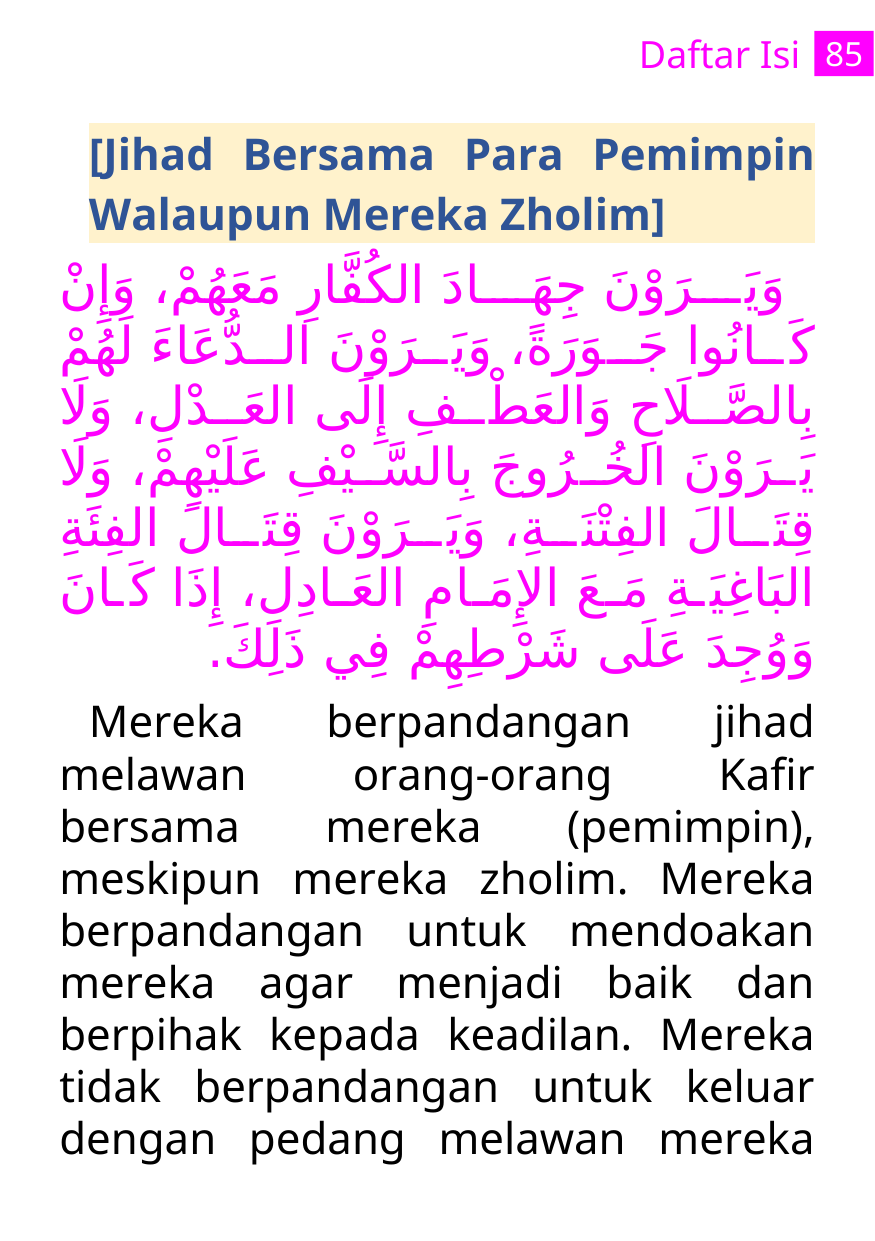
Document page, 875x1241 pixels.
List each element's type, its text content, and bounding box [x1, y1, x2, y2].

...

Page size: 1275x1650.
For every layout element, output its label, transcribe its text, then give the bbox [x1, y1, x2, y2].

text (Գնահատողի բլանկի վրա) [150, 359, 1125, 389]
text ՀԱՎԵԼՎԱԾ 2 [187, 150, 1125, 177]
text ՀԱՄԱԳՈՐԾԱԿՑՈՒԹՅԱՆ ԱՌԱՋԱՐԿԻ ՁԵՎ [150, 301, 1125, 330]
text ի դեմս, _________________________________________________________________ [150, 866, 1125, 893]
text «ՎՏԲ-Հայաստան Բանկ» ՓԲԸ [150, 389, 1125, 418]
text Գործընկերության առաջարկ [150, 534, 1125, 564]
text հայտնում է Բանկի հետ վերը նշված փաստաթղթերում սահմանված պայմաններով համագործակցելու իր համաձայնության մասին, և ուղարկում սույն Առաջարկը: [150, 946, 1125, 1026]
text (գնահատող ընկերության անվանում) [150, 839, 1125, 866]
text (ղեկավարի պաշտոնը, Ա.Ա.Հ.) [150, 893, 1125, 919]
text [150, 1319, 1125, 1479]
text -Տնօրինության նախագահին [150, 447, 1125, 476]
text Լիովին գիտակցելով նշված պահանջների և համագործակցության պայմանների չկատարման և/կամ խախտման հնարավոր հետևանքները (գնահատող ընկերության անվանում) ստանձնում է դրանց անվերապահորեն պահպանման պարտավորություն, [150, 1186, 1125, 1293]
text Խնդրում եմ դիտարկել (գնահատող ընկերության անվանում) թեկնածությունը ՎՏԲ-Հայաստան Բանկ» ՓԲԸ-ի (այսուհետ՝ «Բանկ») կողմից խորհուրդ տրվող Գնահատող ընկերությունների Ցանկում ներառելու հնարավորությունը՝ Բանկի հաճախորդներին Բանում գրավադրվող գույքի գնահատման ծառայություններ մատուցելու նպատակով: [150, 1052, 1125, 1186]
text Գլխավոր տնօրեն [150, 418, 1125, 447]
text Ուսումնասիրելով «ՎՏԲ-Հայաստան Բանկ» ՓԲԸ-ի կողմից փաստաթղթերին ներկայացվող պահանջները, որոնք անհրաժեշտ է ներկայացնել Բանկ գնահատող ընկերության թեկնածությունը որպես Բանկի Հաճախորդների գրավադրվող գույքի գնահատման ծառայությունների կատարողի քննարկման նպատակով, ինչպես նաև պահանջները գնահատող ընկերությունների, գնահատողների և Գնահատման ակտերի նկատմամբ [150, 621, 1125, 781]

▶ [PROBLEM TO WORK ON] From the material above, set down exactly the lines starting at the one with "Document page, 875x1241 pixels." and ending at the one with "List each element's", end lines included.

▶ [OUTPUT FOR THIS TASK]
Document page, 875x1241 pixels.
List each element's type, its text content, and bounding box [x1, y1, x2, y2].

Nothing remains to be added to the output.